(Stored dataset items)
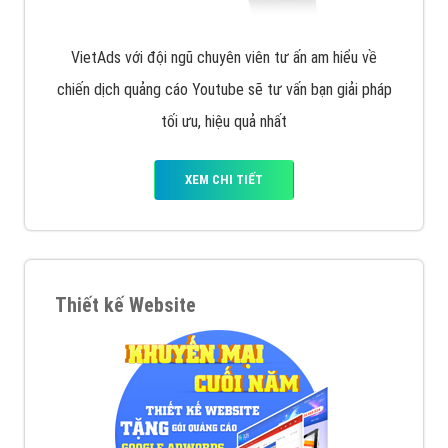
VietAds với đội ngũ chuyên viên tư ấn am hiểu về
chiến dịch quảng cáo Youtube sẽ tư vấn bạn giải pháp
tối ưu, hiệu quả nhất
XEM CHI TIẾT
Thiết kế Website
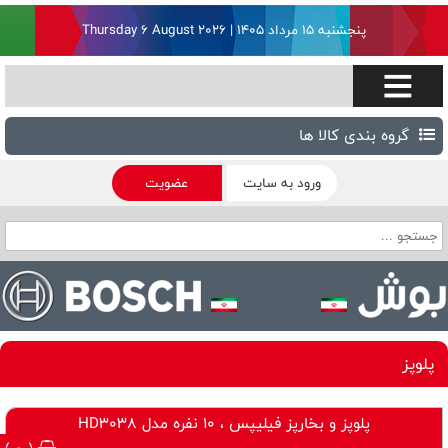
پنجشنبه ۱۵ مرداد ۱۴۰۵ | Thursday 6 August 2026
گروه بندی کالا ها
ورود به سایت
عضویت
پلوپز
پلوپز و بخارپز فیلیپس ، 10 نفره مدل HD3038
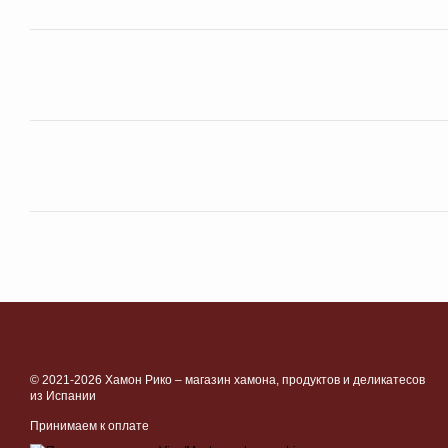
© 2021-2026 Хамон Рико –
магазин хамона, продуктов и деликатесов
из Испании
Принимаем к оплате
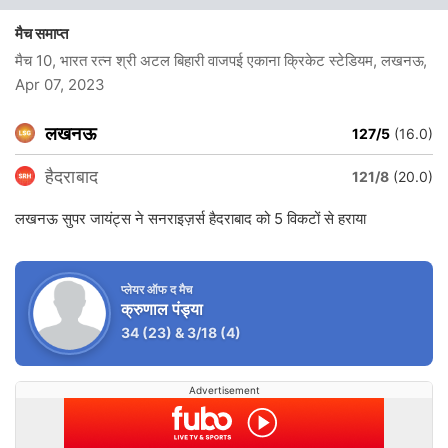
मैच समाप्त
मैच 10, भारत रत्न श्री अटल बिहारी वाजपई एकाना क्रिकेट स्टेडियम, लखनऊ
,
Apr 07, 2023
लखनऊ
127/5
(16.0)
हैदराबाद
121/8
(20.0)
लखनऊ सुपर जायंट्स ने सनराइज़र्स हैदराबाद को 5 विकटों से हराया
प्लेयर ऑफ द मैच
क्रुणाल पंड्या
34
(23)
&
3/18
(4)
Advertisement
---
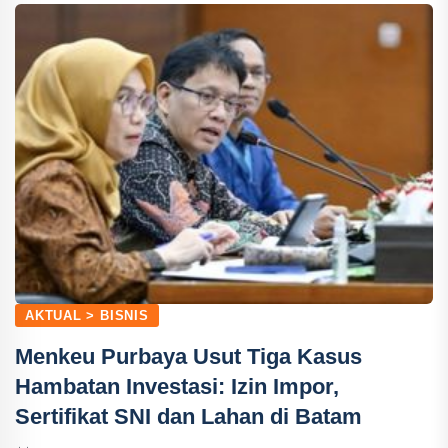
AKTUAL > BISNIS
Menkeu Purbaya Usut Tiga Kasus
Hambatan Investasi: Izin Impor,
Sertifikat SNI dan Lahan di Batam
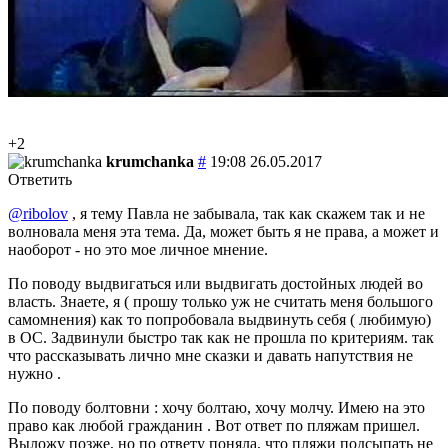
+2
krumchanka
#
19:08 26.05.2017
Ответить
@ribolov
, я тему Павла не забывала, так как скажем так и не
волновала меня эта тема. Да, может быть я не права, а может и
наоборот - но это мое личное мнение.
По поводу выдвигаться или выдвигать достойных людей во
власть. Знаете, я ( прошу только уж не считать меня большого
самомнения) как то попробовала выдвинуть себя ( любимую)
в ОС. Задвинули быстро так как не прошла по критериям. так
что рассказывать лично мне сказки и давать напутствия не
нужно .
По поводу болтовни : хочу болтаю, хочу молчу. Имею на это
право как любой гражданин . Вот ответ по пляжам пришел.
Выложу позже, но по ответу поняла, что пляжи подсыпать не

**Task directions:** How many lines in the rows above contain the string "लखनऊ", with case counting? Reply with only the number.

**Output of the exercise:** 3